How to Think About Today’s Fintech Opportunity

How to Think About Today’s Fintech Opportunity

February 8, 2024

By: Tyler Brown

Venture Capital and Startups

Fintech has had a hard time of late. Fintech funding dropped off dramatically from its highs in 2021 over the last two years. And, amid a tighter capital environment and tough macroeconomic outlook, we’ve seen major layoffs at even some of the most well-known firms. PayPal and Block laid off about 3,500 employees between them in late January, for instance, while Brex laid off 282 employees, 20% of its total. Some fintechs have shut down completely.

This has led to a general malaise across the industry, and it could impact bankers’ perspective on opportunities in fintech. However, it is important to remember that the issues the fintech industry is dealing with right now are largely cyclical and will likely create a more resilient sector in the process.
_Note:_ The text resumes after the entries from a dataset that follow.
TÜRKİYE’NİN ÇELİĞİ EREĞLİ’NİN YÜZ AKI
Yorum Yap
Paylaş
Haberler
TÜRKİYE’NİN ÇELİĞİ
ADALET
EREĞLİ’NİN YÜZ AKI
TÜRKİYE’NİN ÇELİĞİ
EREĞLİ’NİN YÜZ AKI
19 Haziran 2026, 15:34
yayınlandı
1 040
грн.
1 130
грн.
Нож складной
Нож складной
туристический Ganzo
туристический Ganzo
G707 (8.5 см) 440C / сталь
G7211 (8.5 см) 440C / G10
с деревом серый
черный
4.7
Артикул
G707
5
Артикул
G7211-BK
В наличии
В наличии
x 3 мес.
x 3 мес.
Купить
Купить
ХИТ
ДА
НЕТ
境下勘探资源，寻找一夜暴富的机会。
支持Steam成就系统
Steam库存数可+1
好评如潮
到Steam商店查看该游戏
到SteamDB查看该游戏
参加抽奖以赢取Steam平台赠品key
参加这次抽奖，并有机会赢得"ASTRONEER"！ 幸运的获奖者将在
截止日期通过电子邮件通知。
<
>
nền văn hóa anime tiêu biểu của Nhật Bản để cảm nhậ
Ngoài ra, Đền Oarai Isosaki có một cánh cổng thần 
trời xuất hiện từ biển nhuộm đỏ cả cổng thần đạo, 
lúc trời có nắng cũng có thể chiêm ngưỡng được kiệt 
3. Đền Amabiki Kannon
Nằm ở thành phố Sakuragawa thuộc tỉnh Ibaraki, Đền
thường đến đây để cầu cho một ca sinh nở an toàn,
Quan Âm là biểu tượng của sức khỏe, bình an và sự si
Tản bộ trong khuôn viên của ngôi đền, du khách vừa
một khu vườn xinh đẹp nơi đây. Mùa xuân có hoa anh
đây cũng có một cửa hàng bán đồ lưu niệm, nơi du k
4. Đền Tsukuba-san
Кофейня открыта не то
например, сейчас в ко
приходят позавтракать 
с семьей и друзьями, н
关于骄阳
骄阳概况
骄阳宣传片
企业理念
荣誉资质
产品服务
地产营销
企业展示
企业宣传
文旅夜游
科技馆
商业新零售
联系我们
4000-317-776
In fact, there may be some light at the end of the tunnel already: According to CB Insights, in Q4 2023, global fintech funding perked up from its low of $7.5 billion in Q2, rising 13%, to $8.5 billion.

It’s too early to tell if a true rebound is in the cards, and overall deal count still declined slightly, but that fintech activity appeared to liven across verticals and in different parts of the globe is at least some positive news against an otherwise dreary backdrop.

Here are some highlights of the names that raised money in Q4:

  • Metropolis, a US quasi-embedded payments startup that uses computer vision to initiate payments using cars, raised $1.05 billion in Series C capital. It’s a tantalizing use case for artificial intelligence (AI) and a futuristic application of embedded finance, although the company’s core solution is paying for parking. Metropolis combined its fresh funding with $650 million raised in debt to buy the company that owns With that purchase, it acquired a footprint of over 400 parking facilities.
  • Tamara is a Saudi Arabian shopping and Sharia-compliant buy now, pay later (BNPL) app operating in Persian Gulf countries. (It earns money by charging fees to merchants that partner with it.) Tamara took in $340 million in Series C funding in Q4. It has reportedly partnered with Saudi brands like SACO, Whites, and Nice One, and UAE brands like Namshi and Floward.
  • Investree, an Indonesian peer-to-peer lending marketplace that aims to reduce barriers to financial access, raised a $231 million Series D round. On the borrower side, the company handles loan application and approval, and on the lender side, it manages loan funding and repayment. Investree is reportedly participating in a joint venture in Qatar, signaling growth ambitions in the Persian Gulf and perhaps beyond.
  • Imprint, a US embedded payments (branded credit card) program manager, raised $75 million in Series B capital. Imprint appears to target small- and medium-sized businesses and offers services that include targeted marketing, rewards, a white-labeled application workflow, and an analytics dashboard. Today, it cites five active programs, including a Texas regional grocer; a hobby shop for planes, boats, and trains; and a budget timeshare brand.

Going forward, we may never again reach the euphoria once seen in fintech funding. But that’s not necessarily a bad thing. As we wrote in November, a quieter fintech market with lower valuations is an opportunity for both strategic investors, including banks, and investment funds. What we’re witnessing now is essentially a cutting of the wheat from the chaff, providing investors with the chance to step back and more carefully determine which propositions have merit. It will likely take time for funding (and the market) to fully stabilize, and more pain is possible in the meantime. But those who have kept their nerve and identified long-term winners will have the most to gain.